Créer des royaumes imaginaires sans trop avoir à réfléchir sur leur agencement géographique est pratique et non sans charme. On reste dans un vague qui permet d’avoir les coudées franches concernant les déplacement des personnages. Un tel doit se rendre à tel royaume ? Eh bien qu’il s’y rende, il suffira juste de mentionner la durée du voyage. Éventuellement, on indiquera le point cardinal qu’il a suivi, et ça suffira bien.
Bien sûr, ça se corse si on veut un peu entrer dans les détails. Au début du tome II du livre I, un jeune personnage entreprend pour la première fois de sa vie un long voyage. C’est un choc pour lui, un véritable apprentissage puisqu’il traverse un royaume et en découvre un autre qui lui apparaîtra comme une révélation. Là, il a bien fallu détailler un peu en mentionnant une réalité géographique. Cela a d’abord été crispant, je me disais que ce qui était mentionné pourrait plus tard se retourner contre moi car mettant au jour des incohérences. Mais l’aspect grisant l’a emporté, j’ai très vite saisi le plaisir qu’il y avait à donner corps à tout un espace se situant autour de l’espace principal du château et de la ville où se situe l’essentiel des Callaïdes. Tout n’est pas non plus parfaitement défini, les paysages que traversent les personnages semblent parfois environnés de brume mais avec toujours la possibilité, le temps d’une scène, de faire en sorte que le brouillard se dissipe pour donner à voir avec précision ce que traverse le personnage.
Ainsi le tome I du livre II (à paraître début 2022) dans lequel deux personnages se rendent à l’ouest en direction du Royaume d’Amercya.
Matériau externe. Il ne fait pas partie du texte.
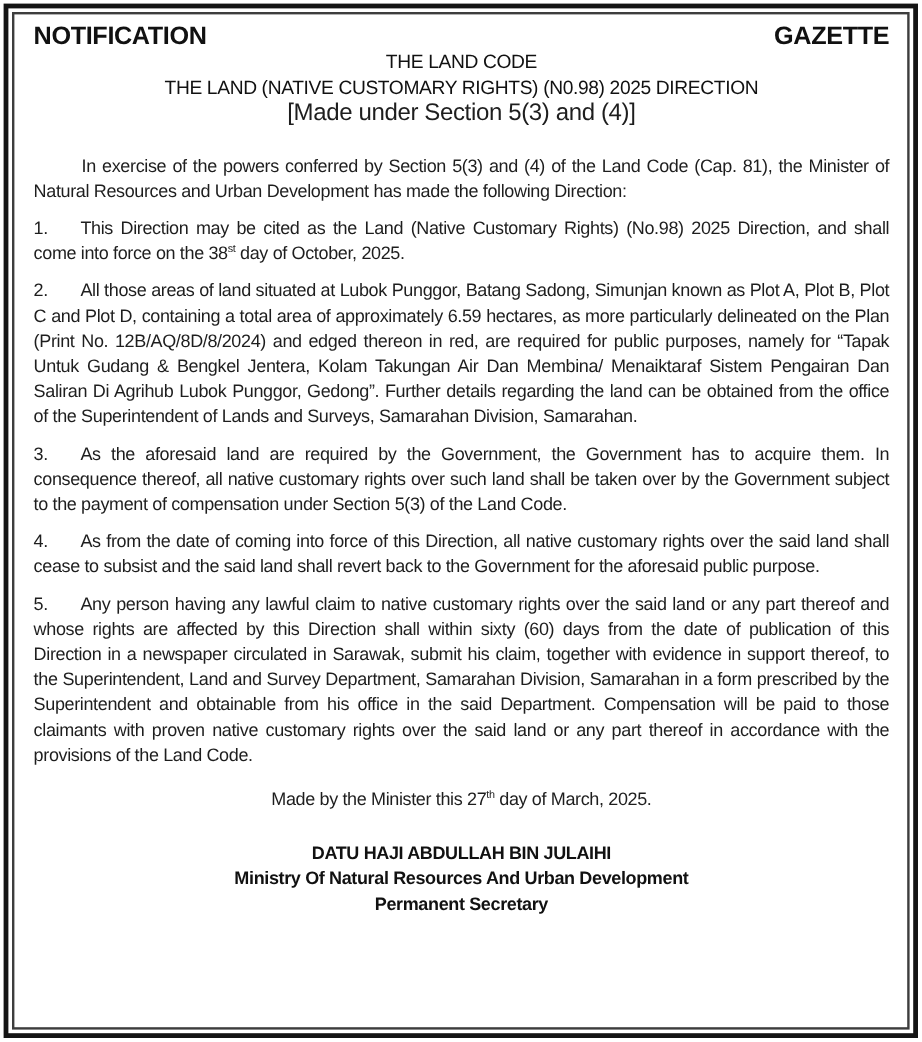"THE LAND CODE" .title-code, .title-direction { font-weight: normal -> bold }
L’onomastique fera assez comprendre avec quel pays réel on pourra faire quelques correspondances et ira de pair avec une expérience “amère” qu’y feront deux personnages. Au début, je ne voulais pas y consacrer trop de pages, une vingtaine tout au plus. Finalement, c’est un mini arc de presque cent page qui a été écrit, permettant de faire la liaison entre la trajectoire d’une des Callaïdes et un long récit se déroulant au Shimabei. Des personnages s’ajoutaient au fur et à mesure, mais aussi des lieux. Tout n’était pas non plus clairement cartographié mais il y avait le plaisir de voir tout un pan de la mappemonde imaginaire sortir des flots
Enfin, il y a le Shimabei (nom empruntant autant à des sonorités japonaises que chinoises). Largement évoqué au début du tome II du livre I, il sera le morceau de choix dans la deuxième partie du livre II, avec 350 pages et une intrigue politique qui a nécessité de concevoir ceci :
Sans aller non plus jusqu’à donner un nom à chaque fleuve, à chaque route, à chaque ville, il a fallu au moins donner des noms à des provinces, des chefs-lieux et des villages, imaginer la position d’une montagne qui aura un rôle à jouer, donner à voir le lac, au sud de la province du Toyanan, que longeront deux personnages le temps d’une scène, surtout gérer sans s’emmêler les pinceaux les alliances et inimitiés entre différentes province. Et là, le faire uniquement en imagination aurait été courir le risque de multiplier les erreurs et de m’embourber dans la narration. Se dire « je verrai cela plus tard », cela va cinq minutes. Au bout d’un moment, on se retrouve avec une multitude de lieux et de personnages nommés sommairement (la province X, le gouverneur Y…) et on finit par ne plus rien comprendre.
Il a fallu donc se faire violence en mettant entre parenthèses le plaisir à avancer dans une narration fiévreuse pour concevoir une carte une bonne fois pour toute.
Il y a eu un vrai plaisir accompagné d’une réelle fascination à voir ces noms prendre place (la difficulté étant de trouver dix noms de provinces suffisamment différents sur le plan phonétique) mais aussi de voir ces frontières mettre en place une situation géo-politique explosive. D’abord proposé aléatoirement par le logiciel, il a fallu rectifier certaines choses, en imaginer d’autres, comme ce lac entre le Toyanan et le Kyotchi. Bien sûr, placer la capitale et lui trouver un nom a aussi été nécessaire, d’autant que le Shimabei sera évoqué dans les livres suivants et aura probablement une place prépondérante. À chaque fois, le positionnement d’un nom, d’une route, d’un village nécessaire à la narration procurait un petit frisson devant les possibilités infinies que permettaient une simple carte. Avec une perspective intéressante qui fait écho à la raison d’être de ce site : celle de tisser des correspondances avec le cycle principal et d’y puiser d’autres récits, notamment par le biais de nouvelles. Je ne m’y suis pas encore attelé, mais c’est quelque chose qui pourra se faire, aussi bien pour retrouver la gracieuse compagnie des Jidamas que pour pénétrer les mystères de royaumes moins avenants.